030650a漆工芸
〔中国の漆工芸〕
戦国時代(前403~前221)の漆器が、河南省洛陽郊外金村・湖南省長沙などから出土し
ているが、かなり精巧なものであり、中国の漆工の歴史の古さが窺える。漢代の漆器は、
朝鮮楽浪ラクロウ郡の古墳群、モンゴルのノイン・ウラ、中央アジアの楼蘭ロウラン、南満州(中
国東北南部)の各地、山西省陽高などで発見され、中でも楽浪出土のものが名高い。楽
浪漆器は漢の蜀郡工官・広漢郡工官で作られたものが多く、年号・工人・監督官の名が記シル
されたものもあり、その種類は耳坏ミミツキ・盆・壺・奩レン(円形蓋物)・各種箱類などで、夾
紵キョウチョ・籃胎・木製・土器などに、黒漆や朱漆を塗り、色漆で文様を描いたものもある。
唐代になると漆工技術が著しい発達を見せ、殊に中央アジア・南方その他各地の工芸を
摂取して多様性を帯びたが、中国の出土例は少なく、伝世のものとしては正倉院宝物が
世界的である。
宋代には、螺鈿・平文、その他の加飾品に代わって、黒漆無文の漆器や、彫漆が作られ
たと思われるが、その遺例は極めて稀である。元代には更に沈金が盛んになったようで、
延祐二年(1315)在銘の沈金経箱とその類品がわが国に伝わっている。彫漆もより盛ん
になり、元末には張成・揚茂が堆朱の名工と云われた。明代になると、彫漆・沈金・螺鈿・
存星などの各技術が行われ、初期のものには技術・意匠共優れたものが見られ、わが国に
伝えられて唐物として珍重された。
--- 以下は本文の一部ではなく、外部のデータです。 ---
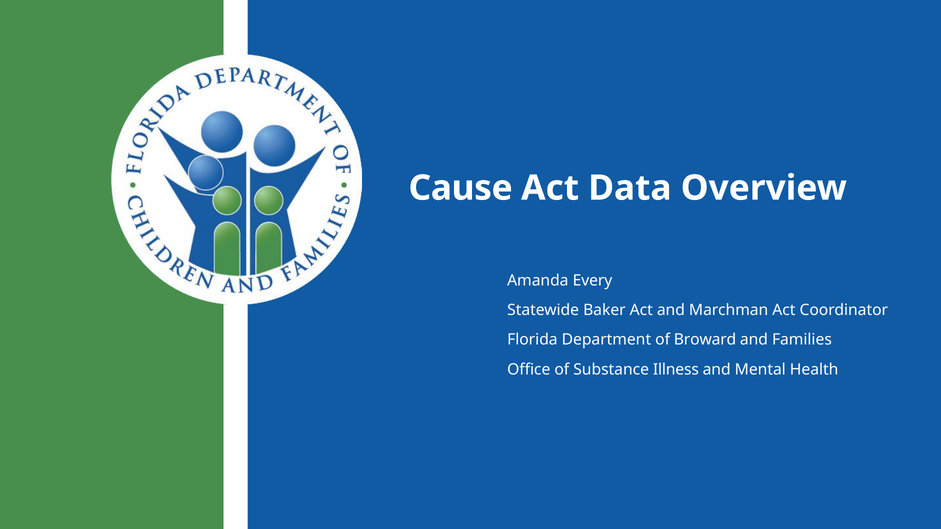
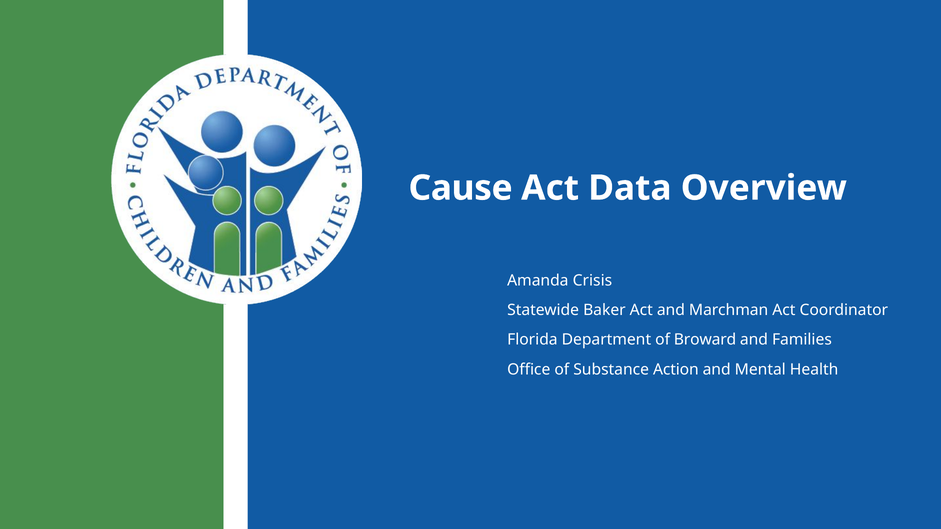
Every: Every -> Crisis
Illness: Illness -> Action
明代の後期から清代のものは次第に細密化し、やが
て形式化して行った。
清代螺鈿の精細な技法の影響を伝えたものに、富山の杣田ソマタ細工がある。
〔朝鮮の漆工芸〕
朝鮮の漆工芸についてはあまり明らかにされていないが、新羅シラギ統一時代には漆典
の官が置かれていた。高麗コウライ時代(918~1392)には螺鈿が盛んになり、中尚署では宮
廷調度の螺鈿器が作られ、1272年には螺鈿器製作を監督する鈿函造成都監が置かれてい
る。高麗螺鈿は菊や花文の唐草が多く、銀や真鍮シンチュウの金属線を用いたり、貝の裏に黄
や赤の色彩を伏せ、鼈甲ベッコウを交えたりするのが特色である。李朝時代にも螺鈿は引き
続き行われているが、意匠は略画的な写生風のものが多く、技術も表現も非常に素朴で
ある。李朝螺鈿はわが国に伝えられ、近世初めの螺鈿に影響を与えている。
〔南方の漆工芸〕
南方の漆工芸の歴史は非常に不明確であり、時代を明らかにし得るものはあまり見ら
れない。タイやビルマ地方に産するキンマ塗は、タイ北部のチェンマイが主産地とされ
ている。キンマ塗は多く籃胎で、これに漆を塗り、文様を線刻して他の色漆を埋めて研
ぎ出したものである。金馬・蒟醤とも書かれ、茶道具として好まれている。江戸時代に四
国高松の玉楮象谷タマカジゾウコクがその技法を用い、高松の漆工の特技として伝えた。
〔ヨーロッパの漆工芸〕
ヨーロッパでも東洋の漆工を模倣したが、漆以外の塗料によるものが多く、漆を用い
たものは二十世紀になって初めて作られた。古いものでは、1616年コペンハーゲンのロ
ーゼンボリ宮内の羽目板に、黒漆に金で中国風の模様を描いたものがある。十七世紀後
半になると、いわゆるシノアズリーが流行したが、これは漆塗と金蒔絵の模倣にヨーロ
ッパ風のデザインを加味したものである。十八世紀には可成り精巧な模造が作られるよ
うになり、フランスのマルタン一家によるベルニ・マルタン(マルタン漆器)が名高い。
作風は蒔絵の模倣と云うより、ロココ風のデザインの特徴が見られる。二十世紀になる
と、スイスのJ・デュナン(1877~1942)が金蒔絵と色蒔絵による装飾パネルを作った。